### TASK
Transcribe the Bills Digest passage on the proposed section 46AA from "1. prohibited conduct" up to and including "10 June 2020.".

The proposed section operates as follows.

First, proposed subsection 46AA(5) introduces the term Productivity Minister which refers to the Minister administering the Productivity Commission Act 1998.[46] The Productivity Commission Act establishes the Productivity Commission (PC) whose functions include holding inquiries and reporting to the Minister about matters relating to industry, industry development and productivity that are referred to it by the Minister.

Second, proposed subsection 46AA(1) of the CCA requires the Productivity Minister to refer the following matters for inquiry the day after the commencement day of the Saving Australian Dairy Act:

  • the effectiveness of the amendments to the CCA which are brought about by Schedule 1 to the Saving Australian Dairy Act
  • whether a legislative regime that requires divestiture by corporations would encourage greater competition in the food and grocery industries and
  • whether the legislative regime for divestiture orders provided by Part XICA (the Electricity Industry) of the CCA[47] would be appropriate to apply to the food and grocery industries to encourage greater competition.

Proposed subsection 46AA(4) of the CCA has the effect that such an inquiry is deemed to be a matter relating to industry, industry development and productivity.

Third, proposed subsection 46AA(2) prescribes certain procedural requirements for the Productivity Minister when he, or she, is referring an inquiry—including but not limited to the time by which the PC must submit its report.

These requirements are consistent with the terms of subsection 11(1) of the Productivity Commission Act.

Divestiture under Part XICA

The Treasury Laws Amendment (Prohibiting Energy Market Misconduct) Act 2019 (Energy Market Misconduct Act) sets out a complex and highly technical process for dealing with four types of conduct:

  1. prohibited conduct in relation to electricity retail prices
  2. prohibited conduct in relation to the electricity financial contract market
  3. prohibited conduct in relation to the electricity spot market (basic) and
  4. prohibited conduct in relation to the electricity spot market (aggravated).

Relevant to this Bills Digest, the Energy Market Misconduct Act provides that the Treasurer may respond to the most egregious conduct (type 4 above) by applying for a divestiture order from the Federal Court.[48] These provisions will commence on 10 June 2020.

The Court may make a divestiture order in relation to the body corporate if:

  • the Court finds that the relevant conduct is type 4 conduct and
  • the Court is satisfied that the order is a proportionate means of preventing the relevant corporation, or any related body corporate, from engaging in that kind of prohibited conduct in the future.[49]

The reason for the meticulous drafting of the Energy Market Misconduct Act is to avoid any allegation that a divestiture order breaches section 51(xxxi) of the Constitution which guarantees that property being acquired under Commonwealth legislation is acquired on ‘just terms’. To that end, section 153ZC of the CCA will, on commencement, provide that a divestiture provision has no effect to the extent that it would infringe section 51(xxxi) of the Constitution.

### DATASET CONTENT
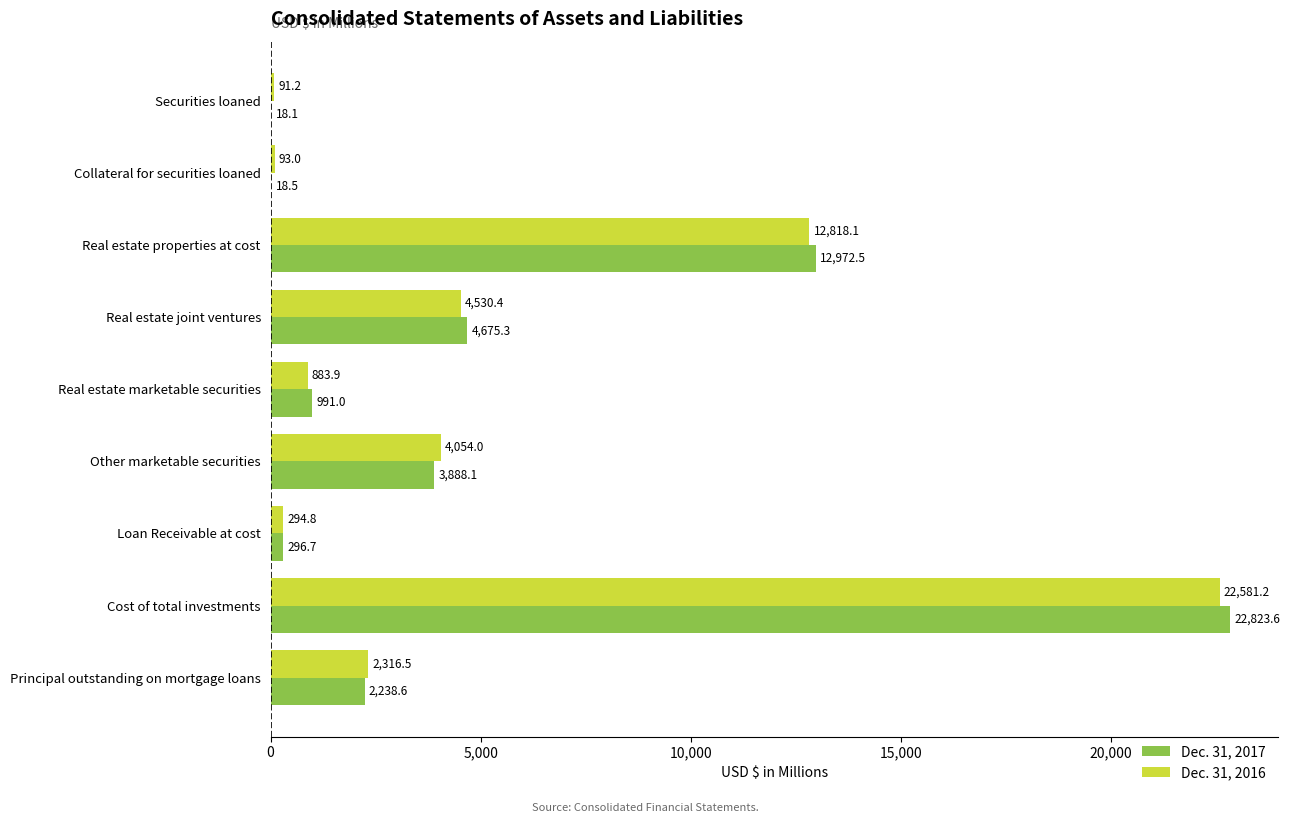

Between Securities loaned and Cost of total investments, which series saw the biggest shift?

Dec. 31, 2017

### TASK OUTPUT
1. prohibited conduct in relation to electricity retail prices
  2. prohibited conduct in relation to the electricity financial contract market
  3. prohibited conduct in relation to the electricity spot market (basic) and
  4. prohibited conduct in relation to the electricity spot market (aggravated).

Relevant to this Bills Digest, the Energy Market Misconduct Act provides that the Treasurer may respond to the most egregious conduct (type 4 above) by applying for a divestiture order from the Federal Court.[48] These provisions will commence on 10 June 2020.